David Ford

Personal information
- Date of birth: 2 March 1945 (age 81)
- Place of birth: Sheffield, England
- Position: Winger

Youth career
- 1963–1965: Sheffield Wednesday

Senior career*
- Years: Team / Apps / (Gls)
- 1965–1969: Sheffield Wednesday / 122 / (31)
- 1969–1971: Newcastle United / 26 / (3)
- 1971–1973: Sheffield United / 27 / (2)
- 1973–1976: Halifax Town / 85 / (6)
- Total:  / 260 / (42)

= David Ford (footballer) =

English footballer (born 1945)

David Ford (born 2 March 1945) is an English former professional footballer, who played as a winger for Sheffield Wednesday, Newcastle United, Sheffield United and Halifax Town. His career lasted from 1965 to 1976 during which time he made 245 league appearances with 15 as substitute and scored 42 goals. He was an attacking right sided player.

==Career==
Ford was born in Sheffield, South Yorkshire, he joined Sheffield Wednesday as a 16-year-old in 1961 and made his debut in the 1965–66 season against Sunderland on 23 October, coming off the bench to become the first ever substitute used by Wednesday in a League match. He scored his first goal in a 1–0 home league victory over Fulham on 20 November 1965. Ford's career really took off in the latter stages of that first season when he scored 13 goals in 18 league and cup matches between 5 March and 14 May. His goals helped Wednesday reach the 1966 FA Cup Final, he scored in the fifth round victory over Huddersfield Town and twice in the quarter final win at Blackburn Rovers. Ford's greatest career moment happened in that year's F.A Cup final when he scored after 57 minutes to put Wednesday 2–0 up against Everton and on the way to victory after their goalkeeper Gordon West spilled a fierce shot by John Fantham and Ford followed up to slide the ball into the far corner, however Wednesday were defeated as Everton came back to score three times and win the trophy.

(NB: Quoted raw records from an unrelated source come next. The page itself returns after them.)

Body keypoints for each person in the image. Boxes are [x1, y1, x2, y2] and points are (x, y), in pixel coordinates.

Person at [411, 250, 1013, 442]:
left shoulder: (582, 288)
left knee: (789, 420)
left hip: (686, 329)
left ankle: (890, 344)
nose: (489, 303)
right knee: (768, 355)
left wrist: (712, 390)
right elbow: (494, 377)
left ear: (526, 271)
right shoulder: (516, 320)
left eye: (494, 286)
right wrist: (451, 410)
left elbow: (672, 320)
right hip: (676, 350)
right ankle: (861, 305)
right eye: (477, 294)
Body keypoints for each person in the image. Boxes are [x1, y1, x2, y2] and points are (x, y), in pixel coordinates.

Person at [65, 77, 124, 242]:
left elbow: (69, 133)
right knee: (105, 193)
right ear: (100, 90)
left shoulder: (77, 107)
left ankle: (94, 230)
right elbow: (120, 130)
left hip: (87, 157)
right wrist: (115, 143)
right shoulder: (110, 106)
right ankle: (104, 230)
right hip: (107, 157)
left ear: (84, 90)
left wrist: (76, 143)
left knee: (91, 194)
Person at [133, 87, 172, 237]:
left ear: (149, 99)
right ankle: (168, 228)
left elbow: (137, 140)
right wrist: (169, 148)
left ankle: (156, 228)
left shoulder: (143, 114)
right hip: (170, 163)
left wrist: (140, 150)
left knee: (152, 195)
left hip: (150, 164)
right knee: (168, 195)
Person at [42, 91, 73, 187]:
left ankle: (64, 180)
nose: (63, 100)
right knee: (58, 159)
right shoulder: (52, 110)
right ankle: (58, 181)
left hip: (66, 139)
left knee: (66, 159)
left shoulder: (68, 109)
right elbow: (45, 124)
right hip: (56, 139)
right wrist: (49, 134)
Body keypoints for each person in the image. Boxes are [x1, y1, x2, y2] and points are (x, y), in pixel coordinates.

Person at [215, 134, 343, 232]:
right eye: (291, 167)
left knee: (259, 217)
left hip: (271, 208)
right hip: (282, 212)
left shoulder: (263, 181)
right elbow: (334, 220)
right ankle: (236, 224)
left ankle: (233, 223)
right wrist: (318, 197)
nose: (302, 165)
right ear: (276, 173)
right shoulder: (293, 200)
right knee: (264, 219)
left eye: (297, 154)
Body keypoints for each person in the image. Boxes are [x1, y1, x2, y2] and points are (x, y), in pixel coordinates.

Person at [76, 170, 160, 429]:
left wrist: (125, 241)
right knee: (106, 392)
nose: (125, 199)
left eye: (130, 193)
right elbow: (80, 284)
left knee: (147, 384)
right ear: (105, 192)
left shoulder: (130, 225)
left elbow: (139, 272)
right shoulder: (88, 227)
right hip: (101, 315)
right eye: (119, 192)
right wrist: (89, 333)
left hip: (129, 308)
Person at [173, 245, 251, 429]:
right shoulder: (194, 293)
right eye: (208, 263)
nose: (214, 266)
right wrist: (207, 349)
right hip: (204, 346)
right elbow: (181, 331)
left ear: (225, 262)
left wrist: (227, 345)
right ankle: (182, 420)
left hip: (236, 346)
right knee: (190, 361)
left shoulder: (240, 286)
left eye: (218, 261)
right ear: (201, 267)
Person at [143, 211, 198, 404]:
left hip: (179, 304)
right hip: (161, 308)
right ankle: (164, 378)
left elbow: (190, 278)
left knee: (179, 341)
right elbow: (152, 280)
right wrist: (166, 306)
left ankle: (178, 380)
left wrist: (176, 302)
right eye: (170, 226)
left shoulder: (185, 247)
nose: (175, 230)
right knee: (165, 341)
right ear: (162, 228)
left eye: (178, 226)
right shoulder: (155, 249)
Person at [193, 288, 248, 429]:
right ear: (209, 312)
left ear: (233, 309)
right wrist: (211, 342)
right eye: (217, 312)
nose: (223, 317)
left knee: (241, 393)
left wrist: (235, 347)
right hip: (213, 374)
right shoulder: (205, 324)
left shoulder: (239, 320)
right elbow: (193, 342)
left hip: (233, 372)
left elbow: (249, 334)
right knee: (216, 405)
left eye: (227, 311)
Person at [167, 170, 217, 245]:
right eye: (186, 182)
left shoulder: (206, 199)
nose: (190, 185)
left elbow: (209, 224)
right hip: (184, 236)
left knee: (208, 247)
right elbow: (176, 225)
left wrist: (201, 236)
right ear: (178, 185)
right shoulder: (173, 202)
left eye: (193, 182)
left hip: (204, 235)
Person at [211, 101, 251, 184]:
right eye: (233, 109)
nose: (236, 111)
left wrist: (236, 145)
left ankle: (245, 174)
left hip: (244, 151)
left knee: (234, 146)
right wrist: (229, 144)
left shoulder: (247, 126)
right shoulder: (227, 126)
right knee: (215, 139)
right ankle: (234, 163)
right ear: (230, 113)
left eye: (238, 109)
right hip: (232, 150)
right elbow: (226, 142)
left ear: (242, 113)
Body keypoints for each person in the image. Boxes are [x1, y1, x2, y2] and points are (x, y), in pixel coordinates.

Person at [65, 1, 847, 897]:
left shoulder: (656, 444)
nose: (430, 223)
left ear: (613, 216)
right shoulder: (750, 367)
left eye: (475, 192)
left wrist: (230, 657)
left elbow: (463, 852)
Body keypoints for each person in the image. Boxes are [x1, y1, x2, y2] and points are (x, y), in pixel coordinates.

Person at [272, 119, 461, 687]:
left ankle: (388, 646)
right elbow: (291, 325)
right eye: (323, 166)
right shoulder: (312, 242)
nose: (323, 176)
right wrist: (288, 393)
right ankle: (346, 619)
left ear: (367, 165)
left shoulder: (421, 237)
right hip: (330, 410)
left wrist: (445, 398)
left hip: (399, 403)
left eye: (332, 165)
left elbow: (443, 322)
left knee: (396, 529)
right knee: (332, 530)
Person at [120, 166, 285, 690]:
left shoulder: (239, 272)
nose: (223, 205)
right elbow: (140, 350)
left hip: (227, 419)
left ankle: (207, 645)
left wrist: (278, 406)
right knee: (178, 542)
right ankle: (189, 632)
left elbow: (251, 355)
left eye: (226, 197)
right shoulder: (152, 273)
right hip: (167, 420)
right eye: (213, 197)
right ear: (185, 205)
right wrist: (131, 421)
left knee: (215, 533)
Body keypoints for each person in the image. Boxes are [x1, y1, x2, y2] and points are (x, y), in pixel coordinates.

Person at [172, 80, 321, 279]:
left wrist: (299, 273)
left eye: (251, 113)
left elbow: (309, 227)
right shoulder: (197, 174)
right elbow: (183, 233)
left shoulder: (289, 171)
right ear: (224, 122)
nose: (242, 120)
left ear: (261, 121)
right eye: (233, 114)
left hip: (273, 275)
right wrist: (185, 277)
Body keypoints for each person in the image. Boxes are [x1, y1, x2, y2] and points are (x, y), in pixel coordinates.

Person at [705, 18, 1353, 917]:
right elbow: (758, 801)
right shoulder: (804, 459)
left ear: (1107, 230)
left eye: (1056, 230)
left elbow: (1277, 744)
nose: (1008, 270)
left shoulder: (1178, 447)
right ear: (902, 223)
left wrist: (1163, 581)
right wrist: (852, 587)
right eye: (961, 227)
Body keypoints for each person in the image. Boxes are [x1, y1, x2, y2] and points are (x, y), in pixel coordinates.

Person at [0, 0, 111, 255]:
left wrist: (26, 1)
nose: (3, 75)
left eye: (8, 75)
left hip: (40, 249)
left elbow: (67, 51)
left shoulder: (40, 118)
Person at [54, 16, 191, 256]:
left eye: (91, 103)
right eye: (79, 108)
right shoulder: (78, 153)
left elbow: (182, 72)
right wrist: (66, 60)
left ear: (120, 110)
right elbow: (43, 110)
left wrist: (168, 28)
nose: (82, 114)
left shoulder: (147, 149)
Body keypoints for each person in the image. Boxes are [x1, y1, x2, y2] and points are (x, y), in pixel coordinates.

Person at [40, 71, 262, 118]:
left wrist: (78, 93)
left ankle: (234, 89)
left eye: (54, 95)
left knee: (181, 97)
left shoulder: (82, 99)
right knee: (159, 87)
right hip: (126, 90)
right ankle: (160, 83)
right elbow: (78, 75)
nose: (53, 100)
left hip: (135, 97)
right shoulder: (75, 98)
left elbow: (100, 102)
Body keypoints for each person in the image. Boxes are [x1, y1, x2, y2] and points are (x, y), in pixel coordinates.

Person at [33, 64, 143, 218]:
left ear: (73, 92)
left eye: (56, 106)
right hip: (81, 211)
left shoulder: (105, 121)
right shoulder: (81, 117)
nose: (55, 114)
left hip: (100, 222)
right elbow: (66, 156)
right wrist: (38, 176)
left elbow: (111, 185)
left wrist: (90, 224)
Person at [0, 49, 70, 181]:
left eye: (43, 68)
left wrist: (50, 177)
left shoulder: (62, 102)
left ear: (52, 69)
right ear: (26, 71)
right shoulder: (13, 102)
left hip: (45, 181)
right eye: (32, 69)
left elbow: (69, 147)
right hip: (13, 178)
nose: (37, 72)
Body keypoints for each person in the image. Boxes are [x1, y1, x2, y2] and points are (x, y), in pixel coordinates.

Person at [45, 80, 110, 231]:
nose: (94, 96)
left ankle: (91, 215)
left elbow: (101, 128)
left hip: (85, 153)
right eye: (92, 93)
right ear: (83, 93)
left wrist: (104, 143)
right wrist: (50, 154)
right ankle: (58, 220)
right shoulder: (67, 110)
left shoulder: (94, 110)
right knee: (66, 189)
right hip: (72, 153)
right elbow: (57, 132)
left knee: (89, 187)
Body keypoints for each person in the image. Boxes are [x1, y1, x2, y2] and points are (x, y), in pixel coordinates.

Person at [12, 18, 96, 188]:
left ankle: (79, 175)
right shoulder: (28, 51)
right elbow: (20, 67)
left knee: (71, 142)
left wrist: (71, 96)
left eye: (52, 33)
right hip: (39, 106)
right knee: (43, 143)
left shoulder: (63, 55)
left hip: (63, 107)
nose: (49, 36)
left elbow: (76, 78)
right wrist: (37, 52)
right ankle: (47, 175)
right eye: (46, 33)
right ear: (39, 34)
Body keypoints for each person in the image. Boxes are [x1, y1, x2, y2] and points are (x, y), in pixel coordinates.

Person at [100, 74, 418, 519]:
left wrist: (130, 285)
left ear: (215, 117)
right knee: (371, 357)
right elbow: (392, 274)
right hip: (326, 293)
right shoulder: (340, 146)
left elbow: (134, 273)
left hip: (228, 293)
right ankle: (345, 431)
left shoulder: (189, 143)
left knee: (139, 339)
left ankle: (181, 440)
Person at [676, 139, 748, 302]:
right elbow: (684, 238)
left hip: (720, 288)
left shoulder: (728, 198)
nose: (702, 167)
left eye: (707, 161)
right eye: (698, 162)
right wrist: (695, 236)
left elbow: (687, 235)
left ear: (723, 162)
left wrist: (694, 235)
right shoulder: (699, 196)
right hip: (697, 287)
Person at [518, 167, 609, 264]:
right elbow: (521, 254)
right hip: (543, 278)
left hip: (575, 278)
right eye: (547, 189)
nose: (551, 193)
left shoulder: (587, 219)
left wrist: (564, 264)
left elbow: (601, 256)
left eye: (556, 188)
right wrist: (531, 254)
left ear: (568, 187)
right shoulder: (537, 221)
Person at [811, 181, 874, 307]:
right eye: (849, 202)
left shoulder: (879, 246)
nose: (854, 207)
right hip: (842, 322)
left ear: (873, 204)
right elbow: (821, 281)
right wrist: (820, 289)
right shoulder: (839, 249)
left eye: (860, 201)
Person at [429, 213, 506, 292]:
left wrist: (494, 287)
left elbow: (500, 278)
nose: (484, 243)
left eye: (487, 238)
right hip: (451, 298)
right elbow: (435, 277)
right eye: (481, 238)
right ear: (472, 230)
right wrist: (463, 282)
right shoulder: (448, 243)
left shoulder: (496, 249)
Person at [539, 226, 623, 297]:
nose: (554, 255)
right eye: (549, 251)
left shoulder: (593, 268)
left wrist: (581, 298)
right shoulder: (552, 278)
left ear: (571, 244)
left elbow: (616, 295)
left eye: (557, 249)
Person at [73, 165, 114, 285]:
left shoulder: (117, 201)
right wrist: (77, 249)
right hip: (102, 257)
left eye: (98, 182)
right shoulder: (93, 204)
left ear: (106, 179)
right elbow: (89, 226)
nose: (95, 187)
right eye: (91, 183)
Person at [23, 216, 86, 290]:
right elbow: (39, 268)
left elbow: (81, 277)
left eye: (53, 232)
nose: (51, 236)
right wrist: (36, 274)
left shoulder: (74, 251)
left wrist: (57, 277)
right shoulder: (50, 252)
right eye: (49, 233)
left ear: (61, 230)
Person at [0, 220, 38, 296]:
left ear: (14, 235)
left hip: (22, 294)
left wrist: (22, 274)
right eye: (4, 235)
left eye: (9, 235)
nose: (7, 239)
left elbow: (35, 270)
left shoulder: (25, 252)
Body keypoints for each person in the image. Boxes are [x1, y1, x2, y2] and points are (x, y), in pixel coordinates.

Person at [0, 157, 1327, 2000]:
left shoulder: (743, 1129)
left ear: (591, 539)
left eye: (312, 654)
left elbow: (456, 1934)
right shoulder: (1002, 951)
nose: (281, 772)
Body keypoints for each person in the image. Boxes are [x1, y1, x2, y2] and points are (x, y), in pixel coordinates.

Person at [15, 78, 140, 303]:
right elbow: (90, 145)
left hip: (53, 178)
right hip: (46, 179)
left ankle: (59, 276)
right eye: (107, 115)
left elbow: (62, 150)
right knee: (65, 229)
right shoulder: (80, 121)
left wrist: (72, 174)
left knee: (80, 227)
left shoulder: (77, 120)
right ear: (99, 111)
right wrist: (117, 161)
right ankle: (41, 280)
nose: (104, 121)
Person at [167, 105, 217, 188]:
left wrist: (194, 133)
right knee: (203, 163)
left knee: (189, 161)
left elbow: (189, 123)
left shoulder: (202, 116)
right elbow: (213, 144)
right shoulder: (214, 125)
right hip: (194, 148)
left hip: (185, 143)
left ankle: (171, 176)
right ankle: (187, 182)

David Ford's second season (1966–67) for Wednesday was also a success he finished the season joint top scorer with John Ritchie with 15 goals. He won two caps for the England Under 23 team during that season playing against Wales in an 8–1 win at Molineux and against Scotland in a 1–3 defeat at St James' Park.

Tragedy struck during 1967 when he was involved in a serious car accident in which his fiancée was killed. Ford took a long time to recover from the accident making only 14 appearances during the 1967–68 season and he was eventually sold to Newcastle United in December 1969. Ford made 26 league appearances in his 14-month stay with Newcastle, scoring three goals. He returned to play in Sheffield in January 1971 when he joined Wednesday's city rivals Sheffield United. He was not a regular in the United side making only 21 league appearances and scoring twice in over two years. He moved to Halifax Town in July 1973 and played there for three seasons making 83 league appearances and scoring six goals. He was released by Halifax in May 1976 ending David Ford's professional career. Ford played for England U23s in two matches.

==After retirement==
Ford has been running his own plumbing and heating business in Sheffield for many years and he is part owner of the Champs sports bar on Ecclesall road in the city.

Ford appeared on the BBC television football quiz "Quiz Ball" in the winter of 1967 representing Sheffield Wednesday along with fellow player Gerry Young, assistant manager Jack Marshall and celebrity supporter Stan Barstow.

He also now owns the Cross Scythes Pub in Totley.

==Personal life==
David is married with two children and four grandchildren.